Reproduce every line of text in the data below without changing it, and leave the pictures out of your answer.

START Entries shown

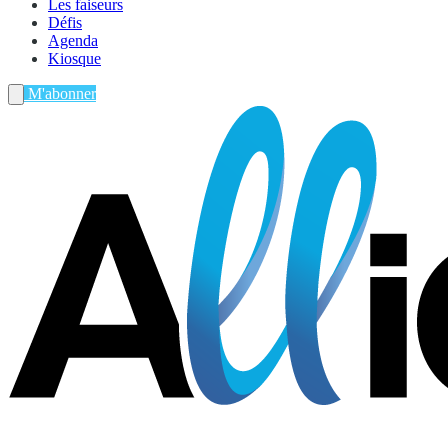
Les faiseurs
Défis
Agenda
Kiosque
M'abonner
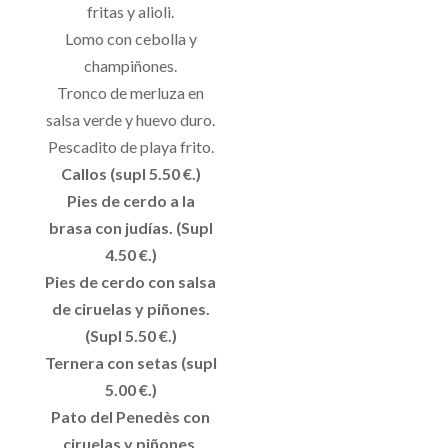
fritas y alioli.
Lomo con cebolla y
champiñones.
Tronco de merluza en
salsa verde y huevo duro.
Pescadito de playa frito.
Callos (supl 5.50 €.)
Pies de cerdo a la
brasa con judías. (Supl
4.50 €.)
Pies de cerdo con salsa
de ciruelas y piñones.
(Supl 5.50 €.)
Ternera con setas (supl
5.00 €.)
Pato del Penedès con
ciruelas y piñones.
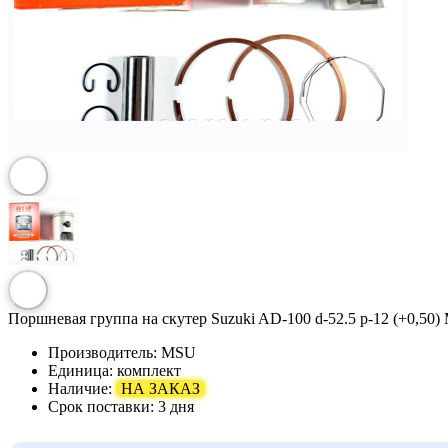
Поршневая группа на скутер Suzuki AD-100 d-52.5 p-12 (+0,50
Производитель:
MSU
Единица:
комплект
Наличие:
НА ЗАКАЗ
Срок поставки:
3 дня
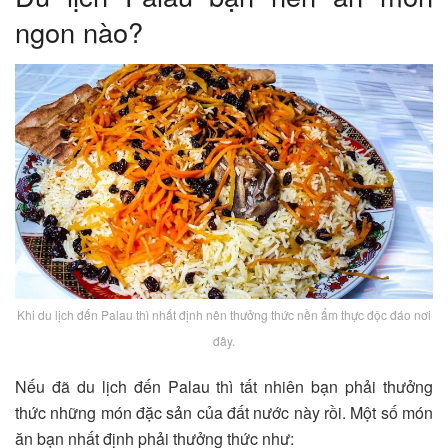
ngon nào?
Khi du lịch đến Palau thì nhất định nên thưởng thức nền ẩm thực độc đáo nơi
đây.
Nếu đã du lịch đến Palau thì tất nhiên bạn phải thưởng
thức những món đặc sản của đất nước này rồi. Một số món
ăn bạn nhất định phải thưởng thức như:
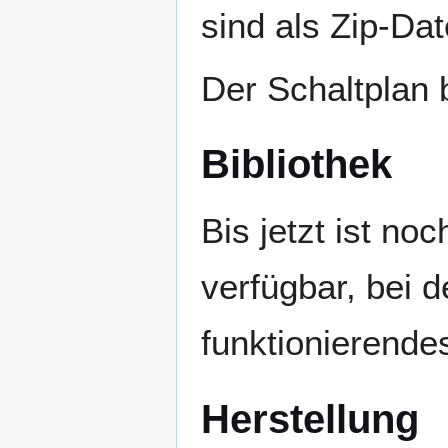
sind als Zip-Dat
Der Schaltplan 
Bibliothek
Bis jetzt ist no
verfügbar, bei d
funktionierende
Herstellung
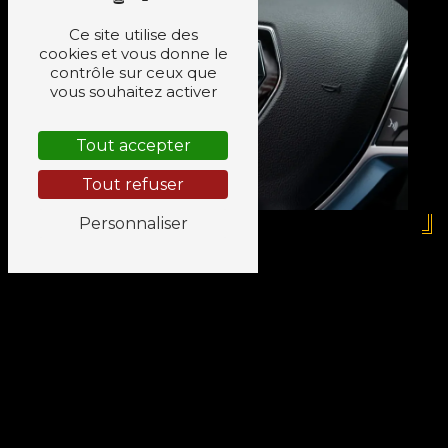
Ce site utilise des
cookies et vous donne le
contrôle sur ceux que
vous souhaitez activer
Tout accepter
Tout refuser
Personnaliser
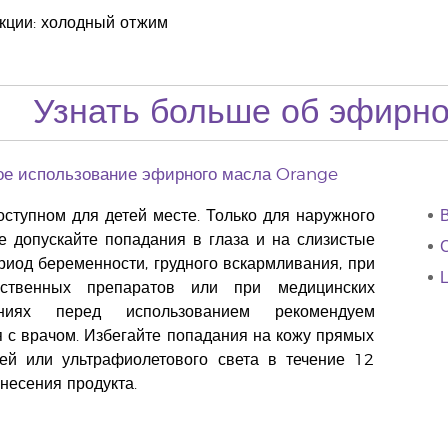
кции: холодный отжим
Узнать больше об эфирн
ое использование эфирного масла Orange
оступном для детей месте. Только для наружного
В
е допускайте попадания в глаза и на слизистые
риод беременности, грудного вскармливания, при
ственных препаратов или при медицинских
заниях перед использованием рекомендуем
я с врачом. Избегайте попадания на кожу прямых
ей или ультрафиолетового света в течение 12
несения продукта.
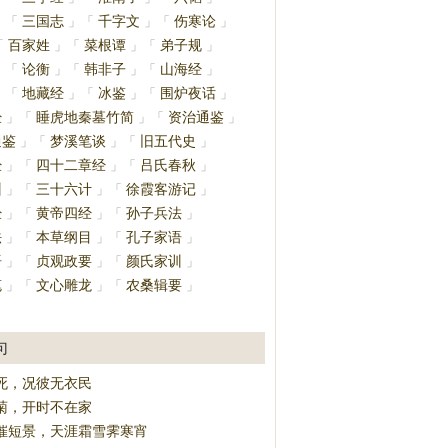
三国志
千字文
伤寒论
」
「
」
「
」
「
」
百家姓
菜根谭
弟子规
「
」
「
」
「
」
论衡
韩非子
山海经
」
「
」
「
」
「
」
地藏经
冰鉴
围炉夜话
」
「
」
「
」
「
」
经
睡虎地秦墓竹简
资治通鉴
」
「
」
「
」
通鉴
梦溪笔谈
旧五代史
」
「
」
「
」
经
四十二章经
吕氏春秋
」
「
」
「
」
训
三十六计
徐霞客游记
」
「
」
「
」
经
黄帝四经
孙子兵法
」
「
」
「
」
法
本草纲目
孔子家语
」
「
」
「
」
语
贞观政要
颜氏家训
」
「
」
「
」
笔
文心雕龙
农桑辑要
」
「
」
「
」
」
句
死，况彼无衣民
菊，开时不在家
催短景，天涯霜雪霁寒宵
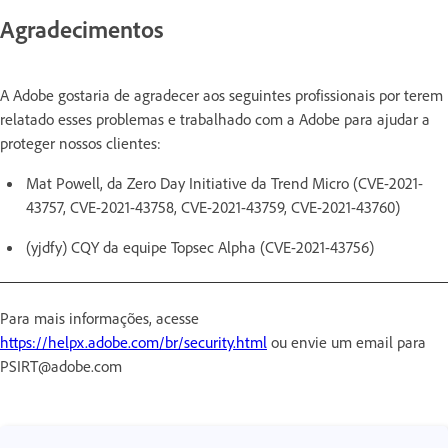
Agradecimentos
A Adobe gostaria de agradecer aos seguintes profissionais por terem
relatado esses problemas e trabalhado com a Adobe para ajudar a
proteger nossos clientes:
Mat Powell, da Zero Day Initiative da Trend Micro (CVE-2021-
43757, CVE-2021-43758, CVE-2021-43759, CVE-2021-43760)
(yjdfy) CQY da equipe Topsec Alpha (CVE-2021-43756)
Para mais informações, acesse
https://helpx.adobe.com/br/security.html
ou envie um email para
PSIRT@adobe.com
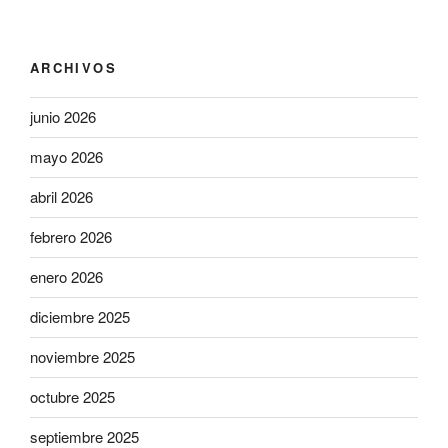
ARCHIVOS
junio 2026
mayo 2026
abril 2026
febrero 2026
enero 2026
diciembre 2025
noviembre 2025
octubre 2025
septiembre 2025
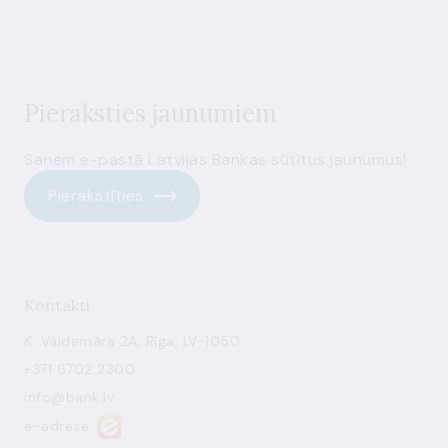
Pieraksties jaunumiem
Saņem e-pastā Latvijas Bankas sūtītus jaunumus!
Pierakstīties
Kontakti
K. Valdemāra 2A, Rīga, LV-1050
+371 6702 2300
info@bank.lv
e-adrese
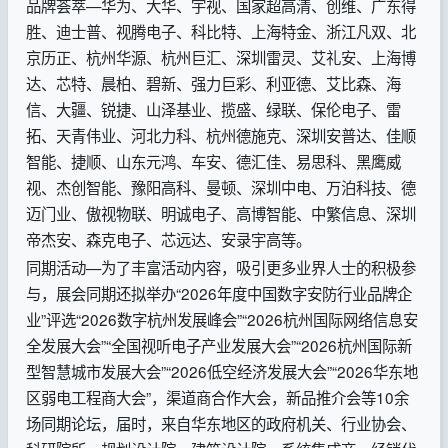
品牌荟萃—华为、大华、宇视、国家超高清、创维、广东得
胜、迪士普、视腾电子、科比特、上海特金、浙江凡双、北
京历正、杭州华源、杭州巨汇、深圳雷灵、艾礼安、上海博
达、芯特、晨柏、碧新、强力巨彩、利亚德、艾比森、海
信、大疆、锐捷、山泽基业、揽盛、绿联、保伦电子、雷
拓、天青伟业、河北力科、杭州德施克、深圳安普达、佳顺
智能、捷顺、山东元鸿、车安、德汇佳、易思科、黑鹰威
视、杰创智能、豫阳高科、曼顿、深圳中电、万泊科技、德
迈门业、傲视物联、明诚电子、高博智能、中繁信息、深圳
帝杰安、森克电子、芯远达、安录宇高等。
同期活动—为了丰富活动内容，吸引更多业界人士的积极参
与，展会同期还拟举办“2026年度中国数字安防行业品牌企
业”评选“2026数字杭州发展峰会”“2026杭州国际网络信息安
全发展大会”“全国视听电子产业发展大会”“2026杭州国际新
型智慧城市发展大会”“2026低空经济发展大会”“2026华东地
区弱电工程商大会”，渠道商合作大会，新品推介会等10余
场同期论坛，届时，来自华东地区的政府机关、行业协会、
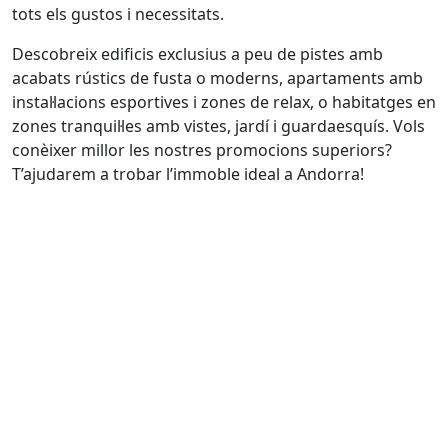
tots els gustos i necessitats.
Descobreix edificis exclusius a peu de pistes amb
acabats rústics de fusta o moderns, apartaments amb
instal·lacions esportives i zones de relax, o habitatges en
zones tranquil·les amb vistes, jardí i guardaesquís. Vols
conèixer millor les nostres promocions superiors?
T’ajudarem a trobar l’immoble ideal a Andorra!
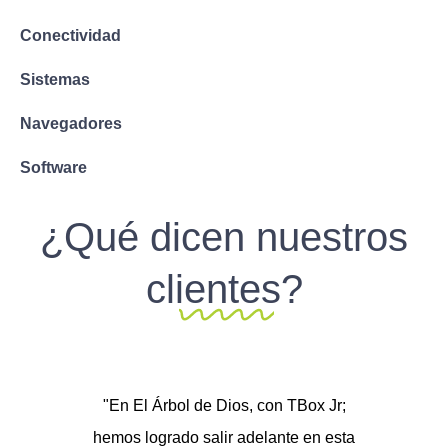
Conectividad
Sistemas
Navegadores
Software
¿Qué dicen nuestros
clientes?
"En El Árbol de Dios, con TBox Jr;
hemos logrado salir adelante en esta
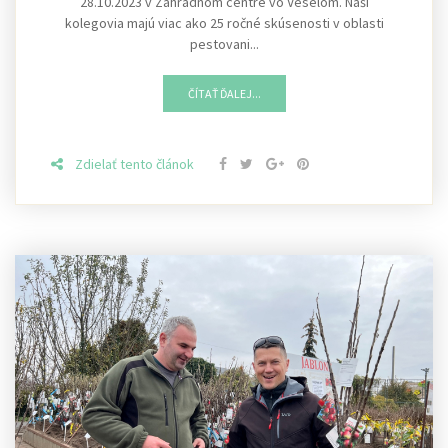
28.10.2023 v Záhradnom centre vo Veselom. Naši
kolegovia majú viac ako 25 ročné skúsenosti v oblasti
pestovani...
ČÍTAŤ ĎALEJ...
Zdielať tento článok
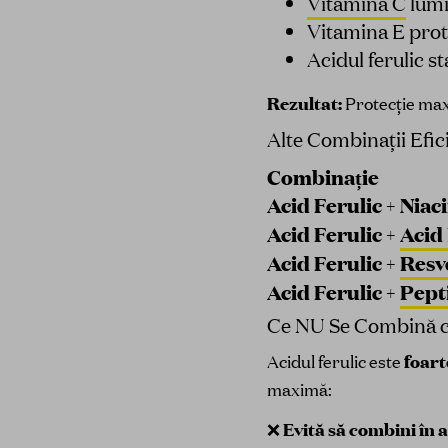
Vitamina C
lumi
Vitamina E prot
Acidul ferulic s
Rezultat:
Protecție maxi
Alte Combinații Efic
Combinație
Acid Ferulic + Nia
Acid Ferulic +
Acid
Acid Ferulic +
Resv
Acid Ferulic +
Pept
Ce NU Se Combină cu
Acidul ferulic este
foart
maximă:
❌
Evită să combini în a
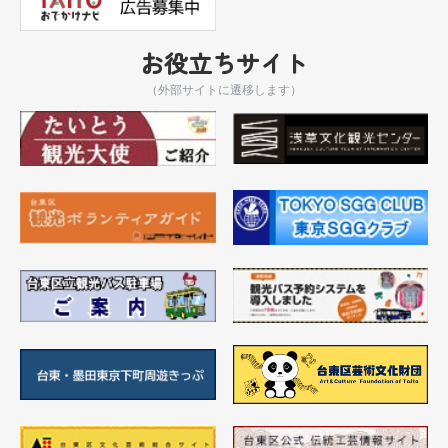
お役立ちサイト
（外部サイトに遷移します）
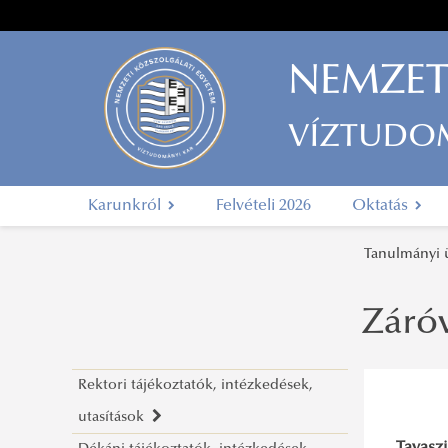
NEMZET
VÍZTUDO
Karunkról
Felvételi 2026
Oktatás
Tanulmányi
Záróv
Rektori tájékoztatók, intézkedések,
utasítások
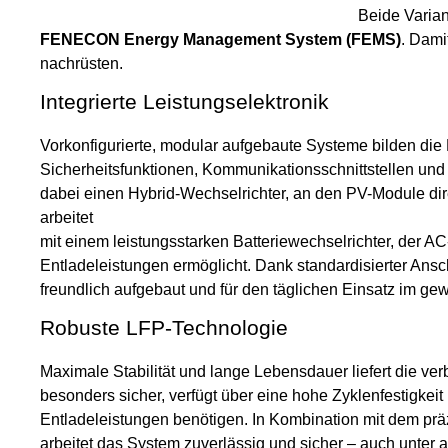
Beide Varian
FENECON Energy Management System (FEMS)
. Dami
nachrüsten.
Integrierte Leistungselektronik
Vorkonfigurierte, modular aufgebaute Systeme bilden die 
Sicherheitsfunktionen, Kommunikationsschnittstellen und
dabei einen Hybrid-Wechselrichter, an den PV-Module d
arbeitet
mit einem leistungsstarken Batteriewechselrichter, der A
Entladeleistungen ermöglicht. Dank standardisierter Ansc
freundlich aufgebaut und für den täglichen Einsatz im ge
Robuste LFP-Technologie
Maximale Stabilität und lange Lebensdauer liefert die ve
besonders sicher, verfügt über eine hohe Zyklenfestigkeit 
Entladeleistungen benötigen. In Kombination mit dem p
arbeitet das System zuverlässig und sicher – auch unter a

END Entries shown

**Exercise output:**
Les faiseurs
Défis
Agenda
Kiosque
M'abonner
fritas y alioli.
Lomo con cebolla y
champiñones.
Tronco de merluza en
salsa verde y huevo duro.
Pescadito de playa frito.
Callos (supl 5.50 €.)
Pies de cerdo a la
brasa con judías. (Supl
4.50 €.)
Pies de cerdo con salsa
de ciruelas y piñones.
(Supl 5.50 €.)
Ternera con setas (supl
5.00 €.)
Pato del Penedès con
ciruelas y piñones.
Поршневая группа на скутер Suzuki AD-100 d-52.5 p-12 (+0,50
Производитель:
MSU
Единица:
комплект
Наличие:
НА ЗАКАЗ
Срок поставки:
3 дня
ngon nào?
Khi du lịch đến Palau thì nhất định nên thưởng thức nền ẩm thực độc đáo nơi
đây.
Nếu đã du lịch đến Palau thì tất nhiên bạn phải thưởng
thức những món đặc sản của đất nước này rồi. Một số món
ăn bạn nhất định phải thưởng thức như:
sind als Zip-Dat
Der Schaltplan 
Bibliothek
Bis jetzt ist no
verfügbar, bei d
funktionierende
Herstellung
Ce site utilise des
cookies et vous donne le
contrôle sur ceux que
vous souhaitez activer
Tout accepter
Tout refuser
Personnaliser
кции: холодный отжим
Узнать больше об эфирн
ое использование эфирного масла Orange
оступном для детей месте. Только для наружного
В
е допускайте попадания в глаза и на слизистые
риод беременности, грудного вскармливания, при
ственных препаратов или при медицинских
заниях перед использованием рекомендуем
я с врачом. Избегайте попадания на кожу прямых
ей или ультрафиолетового света в течение 12
несения продукта.
三国志
千字文
伤寒论
」
「
」
「
」
「
」
百家姓
菜根谭
弟子规
「
」
「
」
「
」
论衡
韩非子
山海经
」
「
」
「
」
「
」
地藏经
冰鉴
围炉夜话
」
「
」
「
」
「
」
经
睡虎地秦墓竹简
资治通鉴
」
「
」
「
」
通鉴
梦溪笔谈
旧五代史
」
「
」
「
」
经
四十二章经
吕氏春秋
」
「
」
「
」
训
三十六计
徐霞客游记
」
「
」
「
」
经
黄帝四经
孙子兵法
」
「
」
「
」
法
本草纲目
孔子家语
」
「
」
「
」
语
贞观政要
颜氏家训
」
「
」
「
」
笔
文心雕龙
农桑辑要
」
「
」
「
」
」
句
死，况彼无衣民
菊，开时不在家
催短景，天涯霜雪霁寒宵
Agradecimentos
A Adobe gostaria de agradecer aos seguintes profissionais por terem
relatado esses problemas e trabalhado com a Adobe para ajudar a
proteger nossos clientes:
Mat Powell, da Zero Day Initiative da Trend Micro (CVE-2021-
43757, CVE-2021-43758, CVE-2021-43759, CVE-2021-43760)
(yjdfy) CQY da equipe Topsec Alpha (CVE-2021-43756)
Para mais informações, acesse
https://helpx.adobe.com/br/security.html
ou envie um email para
PSIRT@adobe.com
ARCHIVOS
junio 2026
mayo 2026
abril 2026
febrero 2026
enero 2026
diciembre 2025
noviembre 2025
octubre 2025
septiembre 2025
Pieraksties jaunumiem
Saņem e-pastā Latvijas Bankas sūtītus jaunumus!
Pierakstīties
Kontakti
K. Valdemāra 2A, Rīga, LV-1050
+371 6702 2300
info@bank.lv
e-adrese
品牌荟萃—华为、大华、宇视、国家超高清、创维、广东得
胜、迪士普、视腾电子、科比特、上海特金、浙江凡双、北
京历正、杭州华源、杭州巨汇、深圳雷灵、艾礼安、上海博
达、芯特、晨柏、碧新、强力巨彩、利亚德、艾比森、海
信、大疆、锐捷、山泽基业、揽盛、绿联、保伦电子、雷
拓、天青伟业、河北力科、杭州德施克、深圳安普达、佳顺
智能、捷顺、山东元鸿、车安、德汇佳、易思科、黑鹰威
视、杰创智能、豫阳高科、曼顿、深圳中电、万泊科技、德
迈门业、傲视物联、明诚电子、高博智能、中繁信息、深圳
帝杰安、森克电子、芯远达、安录宇高等。
同期活动—为了丰富活动内容，吸引更多业界人士的积极参
与，展会同期还拟举办“2026年度中国数字安防行业品牌企
业”评选“2026数字杭州发展峰会”“2026杭州国际网络信息安
全发展大会”“全国视听电子产业发展大会”“2026杭州国际新
型智慧城市发展大会”“2026低空经济发展大会”“2026华东地
区弱电工程商大会”，渠道商合作大会，新品推介会等10余
场同期论坛，届时，来自华东地区的政府机关、行业协会、
tots els gustos i necessitats.
Descobreix edificis exclusius a peu de pistes amb
acabats rústics de fusta o moderns, apartaments amb
instal·lacions esportives i zones de relax, o habitatges en
zones tranquil·les amb vistes, jardí i guardaesquís. Vols
conèixer millor les nostres promocions superiors?
T’ajudarem a trobar l’immoble ideal a Andorra!
Conectividad
Sistemas
Navegadores
Software
¿Qué dicen nuestros
clientes?
"En El Árbol de Dios, con TBox Jr;
hemos logrado salir adelante en esta
28.10.2023 v Záhradnom centre vo Veselom. Naši
kolegovia majú viac ako 25 ročné skúsenosti v oblasti
pestovani...
ČÍTAŤ ĎALEJ...
Zdielať tento článok
Vitamina C
lumi
Vitamina E prot
Acidul ferulic s
Rezultat:
Protecție maxi
Alte Combinații Efic
Combinație
Acid Ferulic + Nia
Acid Ferulic +
Acid
Acid Ferulic +
Resv
Acid Ferulic +
Pept
Ce NU Se Combină cu
Acidul ferulic este
foart
maximă:
❌
Evită să combini în a
お役立ちサイト
（外部サイトに遷移します）
NEMZET
VÍZTUDO
Karunkról
Felvételi 2026
Oktatás
Tanulmányi
Záróv
Rektori tájékoztatók, intézkedések,
utasítások
Beide Varian
FENECON Energy Management System (FEMS)
. Dami
nachrüsten.
Integrierte Leistungselektronik
Vorkonfigurierte, modular aufgebaute Systeme bilden die 
Sicherheitsfunktionen, Kommunikationsschnittstellen und
dabei einen Hybrid-Wechselrichter, an den PV-Module d
arbeitet
mit einem leistungsstarken Batteriewechselrichter, der A
Entladeleistungen ermöglicht. Dank standardisierter Ansc
freundlich aufgebaut und für den täglichen Einsatz im ge
Robuste LFP-Technologie
Maximale Stabilität und lange Lebensdauer liefert die ve
besonders sicher, verfügt über eine hohe Zyklenfestigkeit 
Entladeleistungen benötigen. In Kombination mit dem p
arbeitet das System zuverlässig und sicher – auch unter a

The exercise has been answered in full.